_DATA RECORDS_.
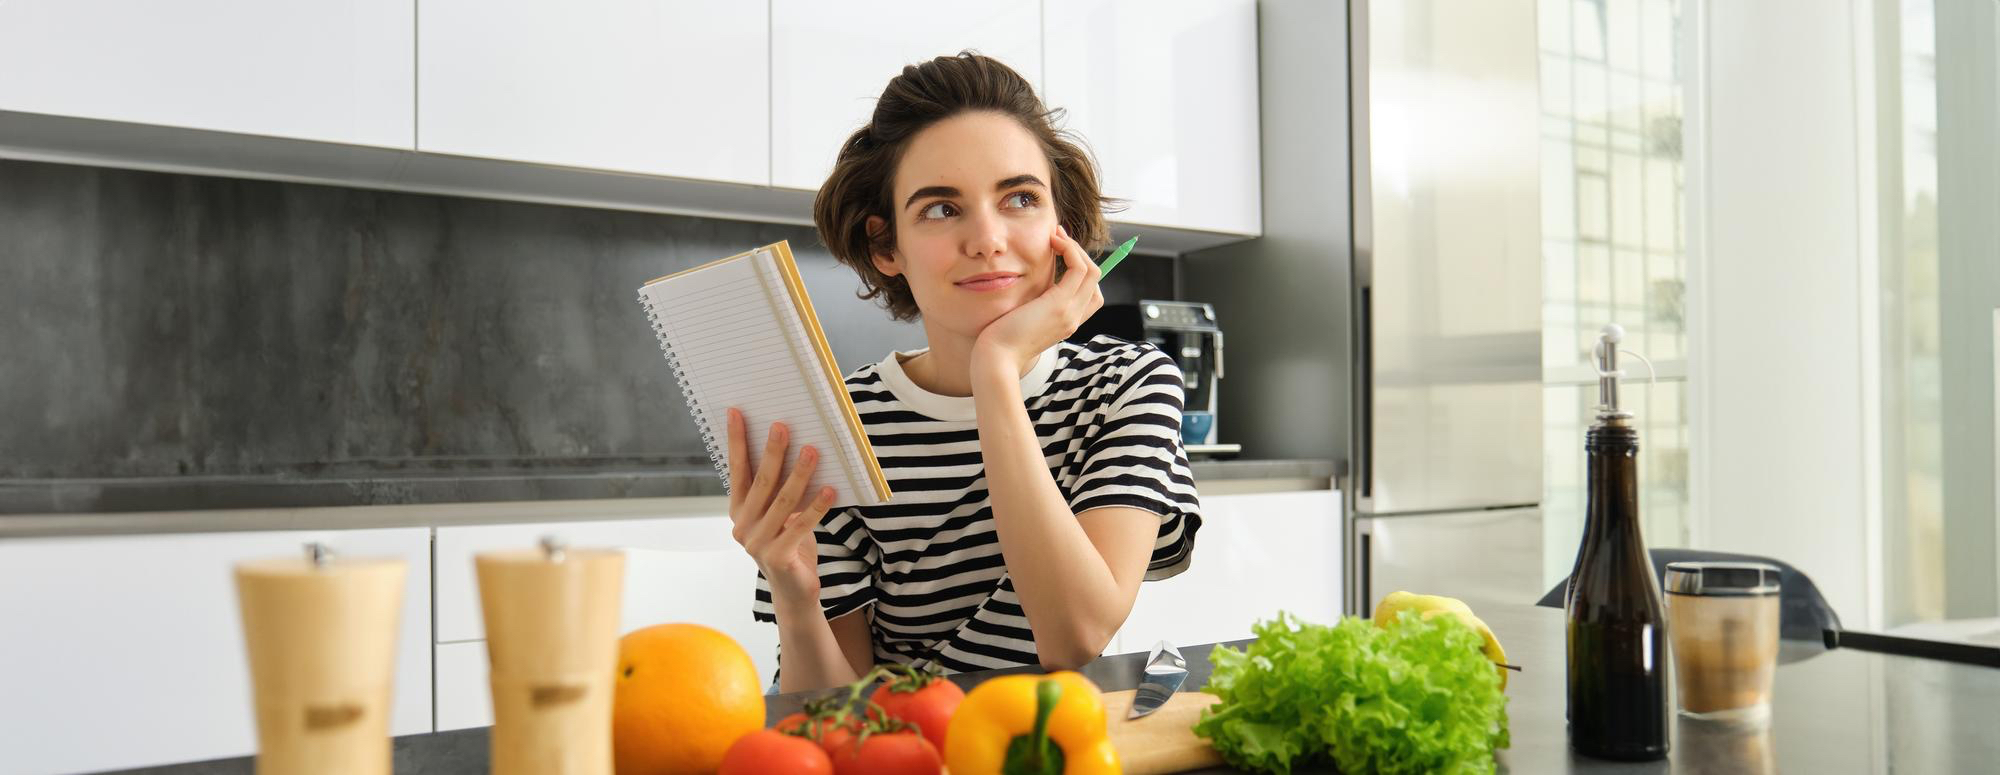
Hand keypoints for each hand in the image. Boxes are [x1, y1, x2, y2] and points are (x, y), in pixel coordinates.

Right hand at [725, 407, 836, 602]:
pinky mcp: (778, 557)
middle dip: (772, 451)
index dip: (736, 441)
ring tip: (814, 450)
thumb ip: (778, 489)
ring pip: (782, 500)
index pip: (736, 470)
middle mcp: (742, 526)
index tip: (737, 413)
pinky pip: (801, 525)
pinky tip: (830, 489)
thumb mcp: (779, 514)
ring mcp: (757, 543)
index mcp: (738, 511)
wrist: (795, 592)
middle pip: (760, 481)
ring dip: (799, 473)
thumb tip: (794, 447)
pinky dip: (817, 506)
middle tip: (783, 426)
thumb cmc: (789, 544)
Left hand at [971, 222, 1103, 375]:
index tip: (1060, 251)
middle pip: (1095, 279)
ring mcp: (1070, 312)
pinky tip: (1053, 242)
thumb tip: (1032, 281)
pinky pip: (1079, 268)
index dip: (1080, 269)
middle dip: (1080, 253)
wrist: (996, 359)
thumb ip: (1034, 302)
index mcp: (1067, 323)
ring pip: (1091, 271)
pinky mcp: (1059, 304)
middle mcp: (1074, 319)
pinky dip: (1070, 250)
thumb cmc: (1001, 340)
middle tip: (1058, 237)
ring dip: (1075, 248)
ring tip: (1056, 236)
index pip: (1090, 293)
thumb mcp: (1024, 318)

_WHAT THE TASK ASKS_.
Among the entries above, how many lines include the word "ring"? Give the number with no comment.

_WORKED SOLUTION_.
8